American psychologists have unearthed a “marital rating scale” used by marriage counsellors in 1939 to assess the performance of wives – and the categories make interesting reading for modern couples brought up to believe in the equality of the sexes.
Women are awarded marks if they dress for breakfast, ask their husband’s opinions on important decisions and let their partners sleep late on Sundays and holidays.
They are also credited if they “react with pleasure and delight to marital congress”.
But they are deducted points if they are “slow in coming to bed”, “fail to sew on buttons or darn socks regularly” and flirt with other men at parties.
A wife also loses marks if she “puts her cold feet on husband at night to warm them”. More bizarrely, wearing red nail polish and going to bed while wearing curlers are also considered marital vices.

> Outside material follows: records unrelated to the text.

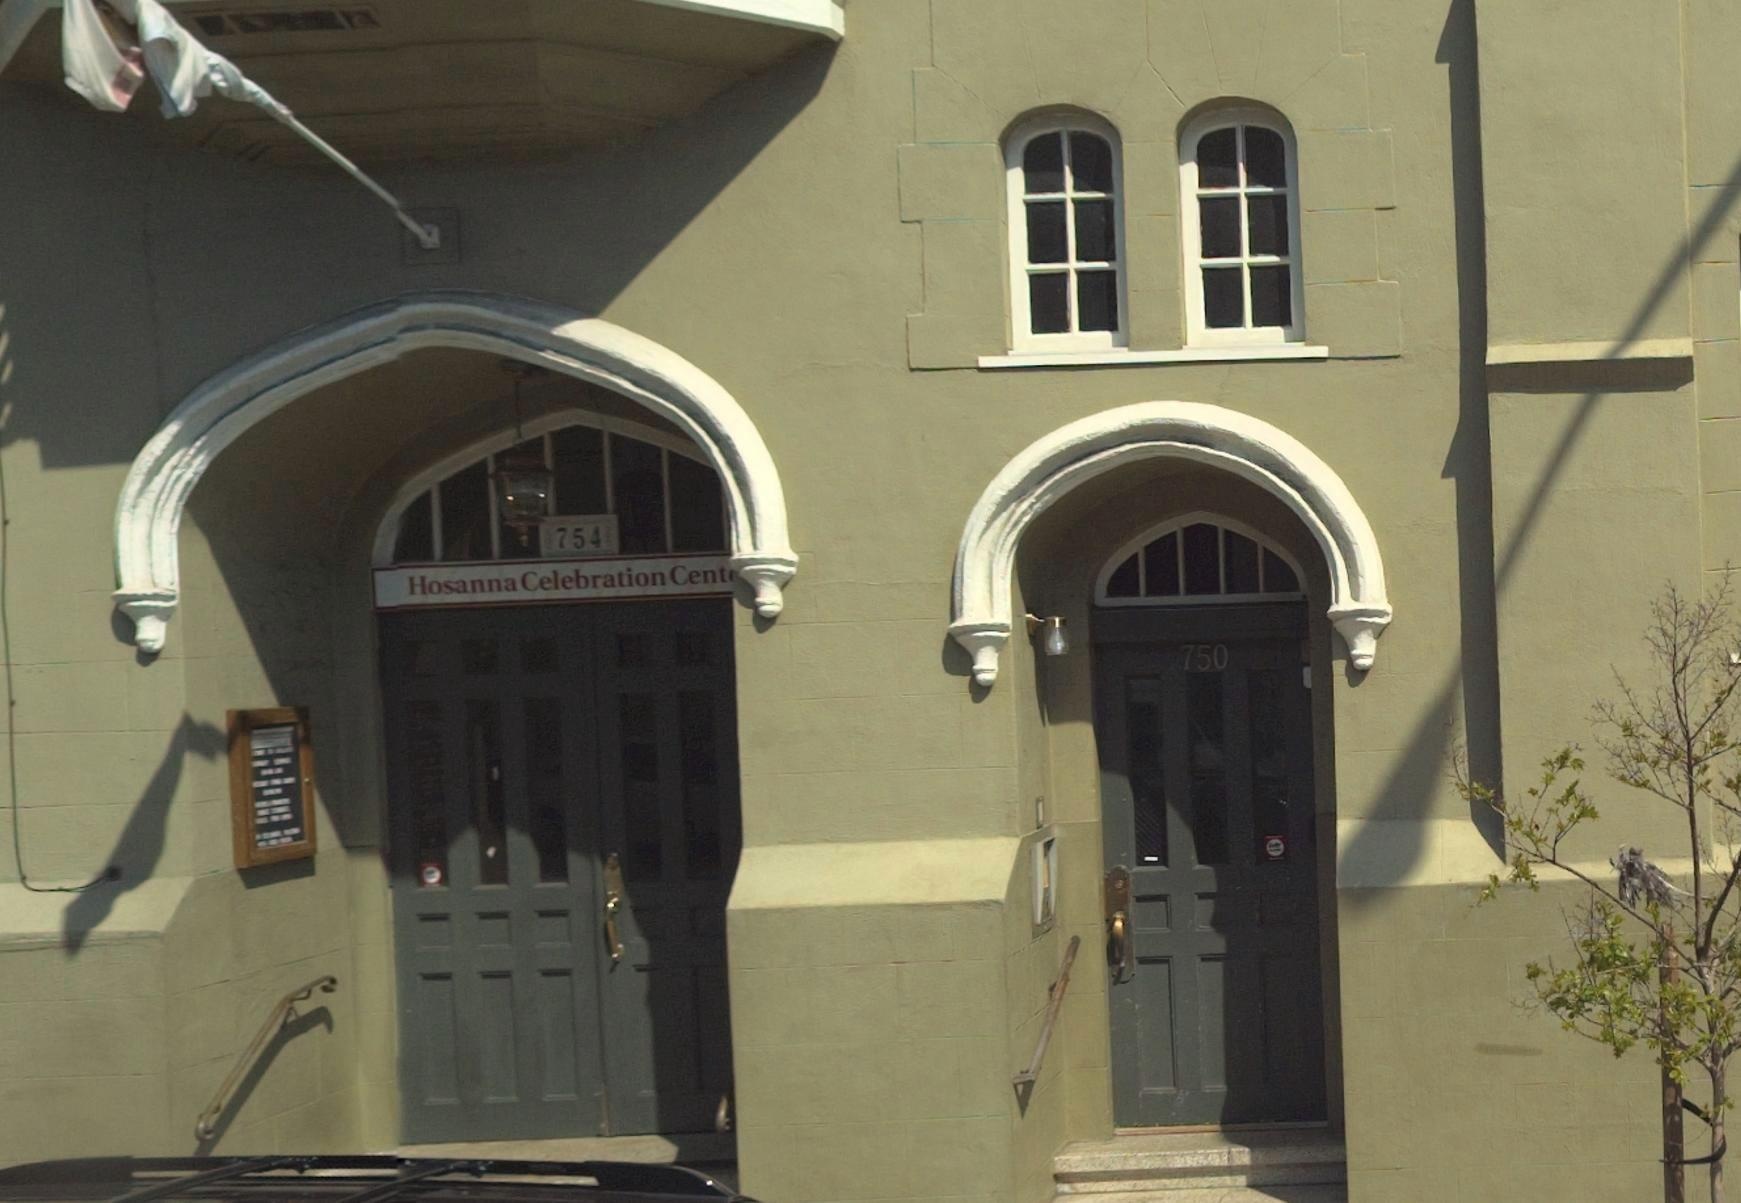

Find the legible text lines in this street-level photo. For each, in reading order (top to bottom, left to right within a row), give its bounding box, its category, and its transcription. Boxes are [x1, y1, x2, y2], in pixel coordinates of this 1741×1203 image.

[554, 523, 606, 553] StreetNumber: 754
[403, 562, 729, 598] BusinessName: Hosanna Celebration Cent
[1180, 642, 1231, 673] StreetNumber: 750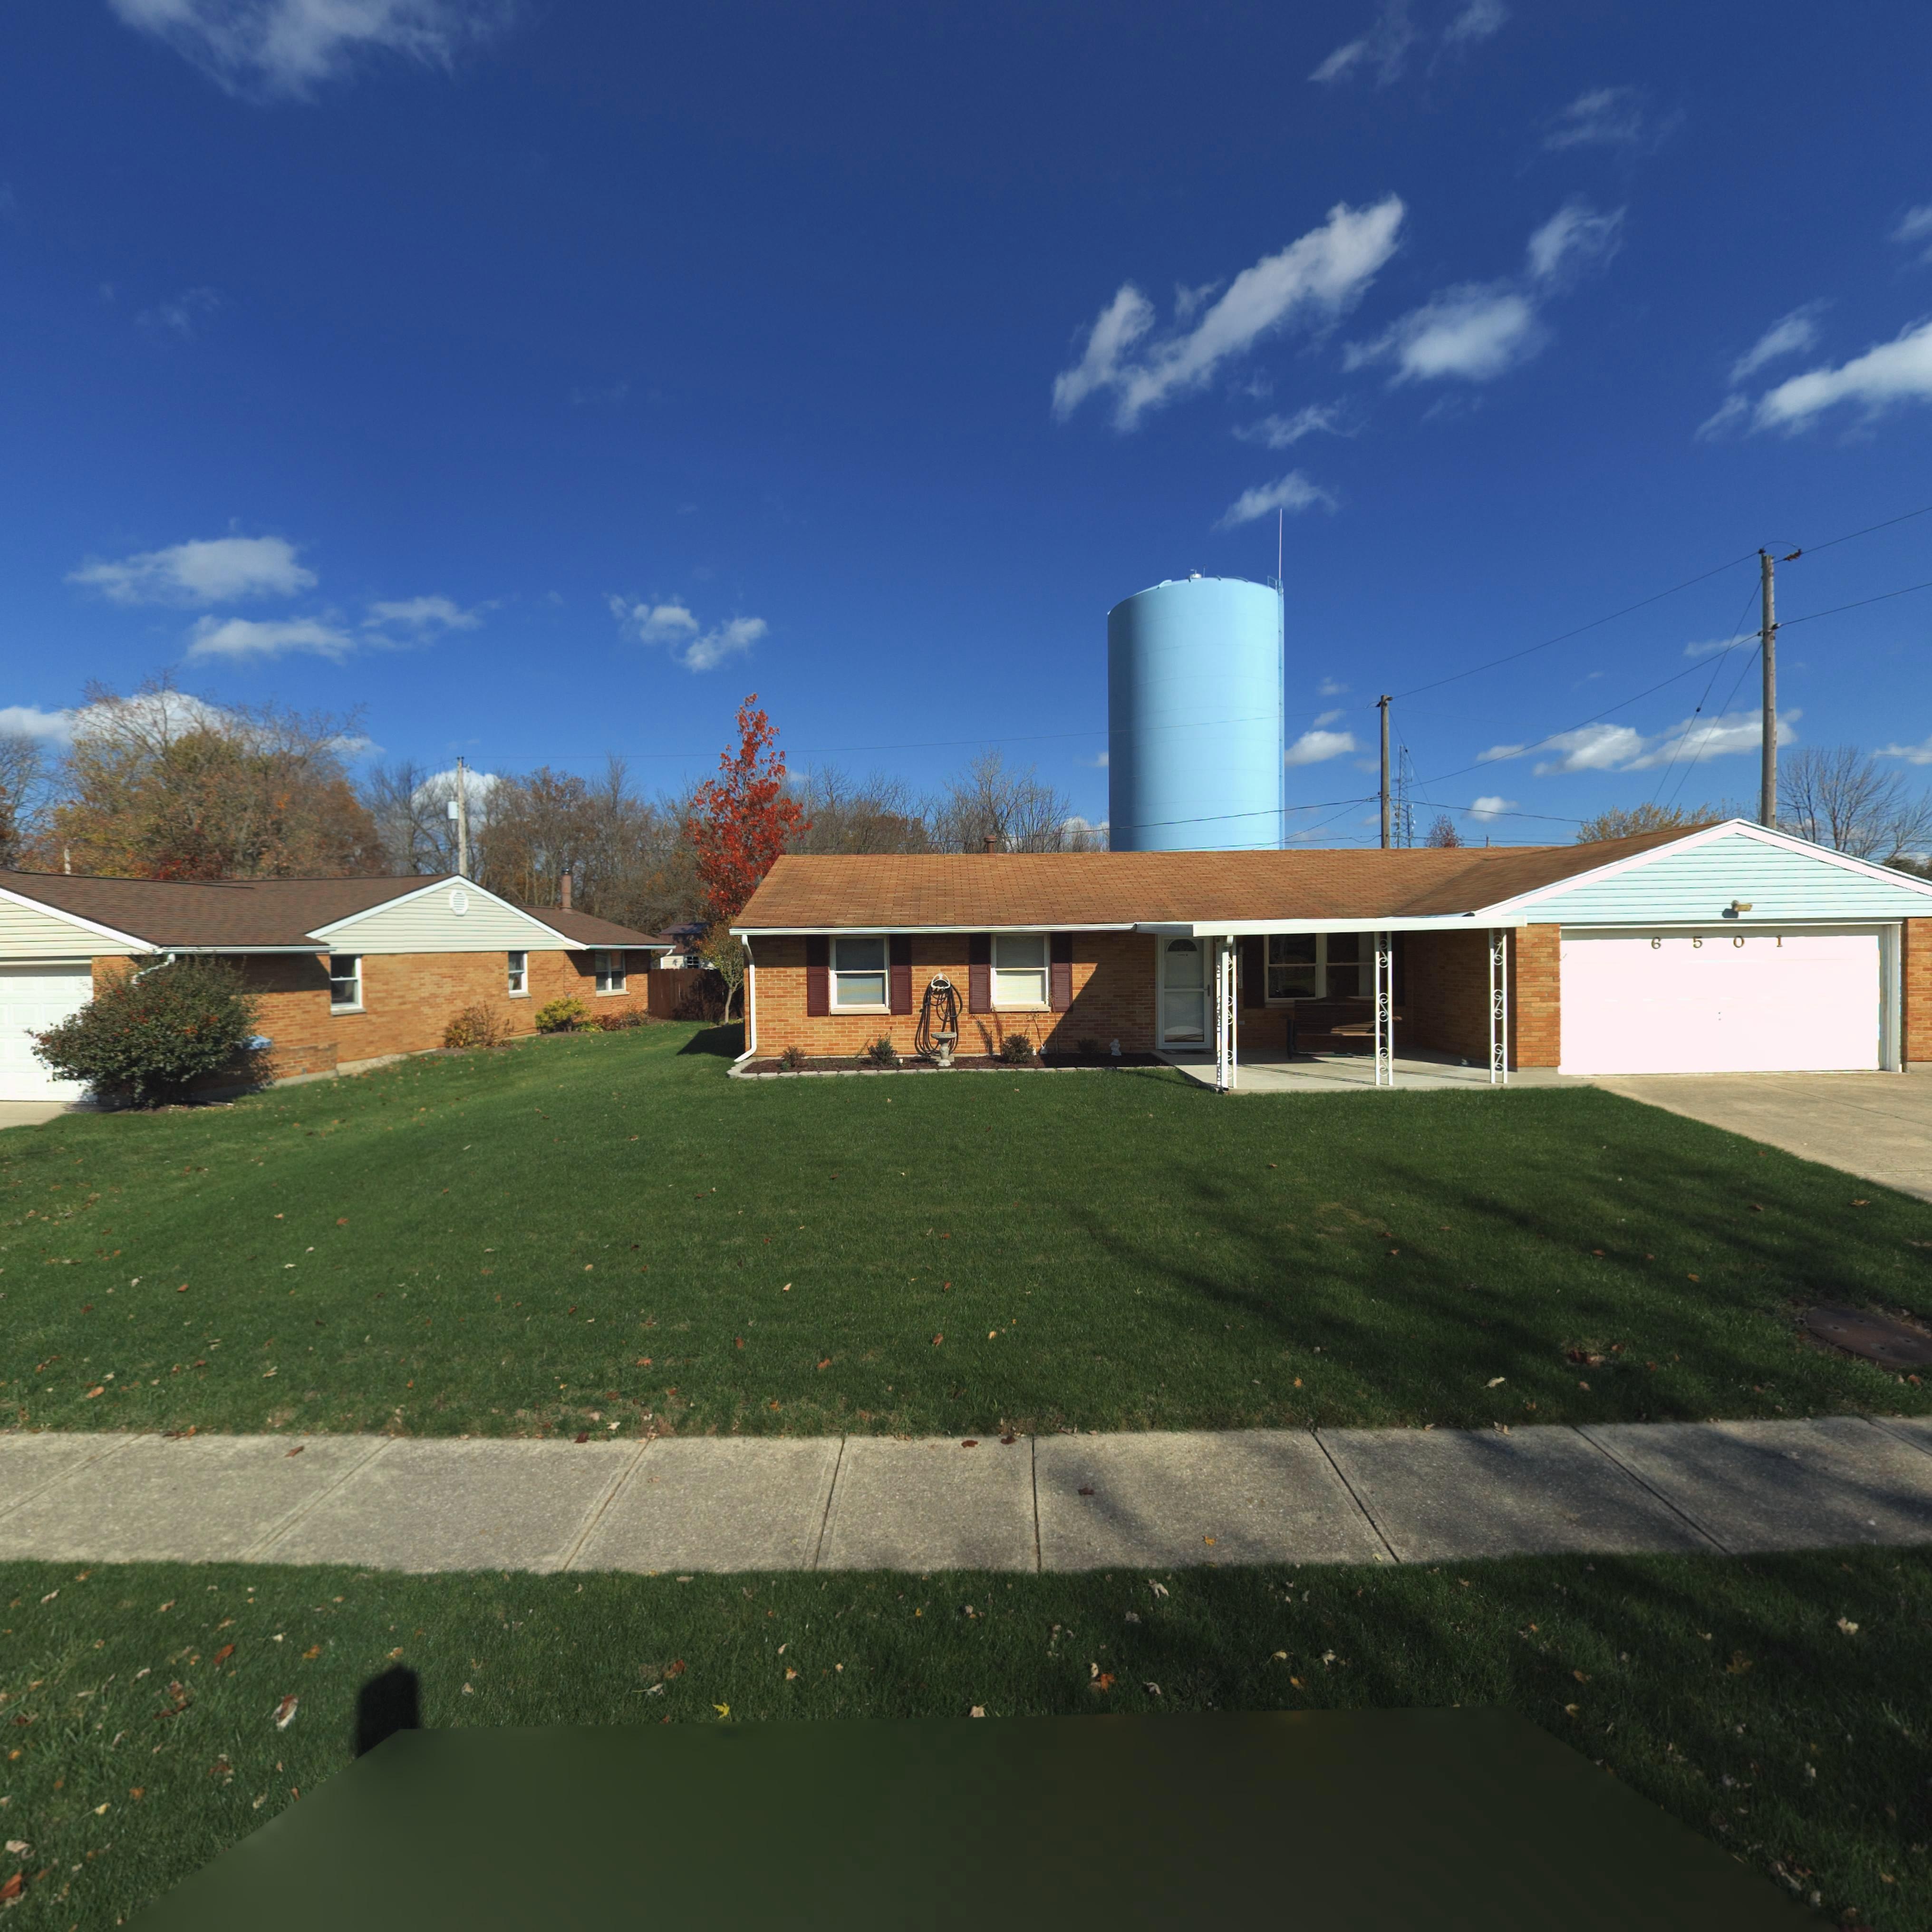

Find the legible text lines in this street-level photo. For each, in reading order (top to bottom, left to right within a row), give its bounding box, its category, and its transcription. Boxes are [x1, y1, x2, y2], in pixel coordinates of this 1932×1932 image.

[1651, 934, 1784, 949] StreetNumber: 6501
[1237, 955, 1243, 988] StreetNumber: 6501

The scores are tallied up and the final score determines whether the woman is “very poor” or “very superior” at her matrimonial duties.
The questionnaire was devised by George W Crane, a marriage counsellor, columnist and matchmaker from Northwestern University in Chicago.
The test was designed to be answered either by husbands or their wives themselves, and was meant to provide couples with feedback on the quality of their marriage, and point out where they might be going wrong.
Many of the qualities defined as “merits” and “demerits” in the survey seem out of date or even chauvinistic in the 21st Century, but many remain just as applicable.
Dr Crane deducts points from wives who are back seat drivers and women who squeeze toothpaste from the top of the tube – two habits that continue to undermine relationships today.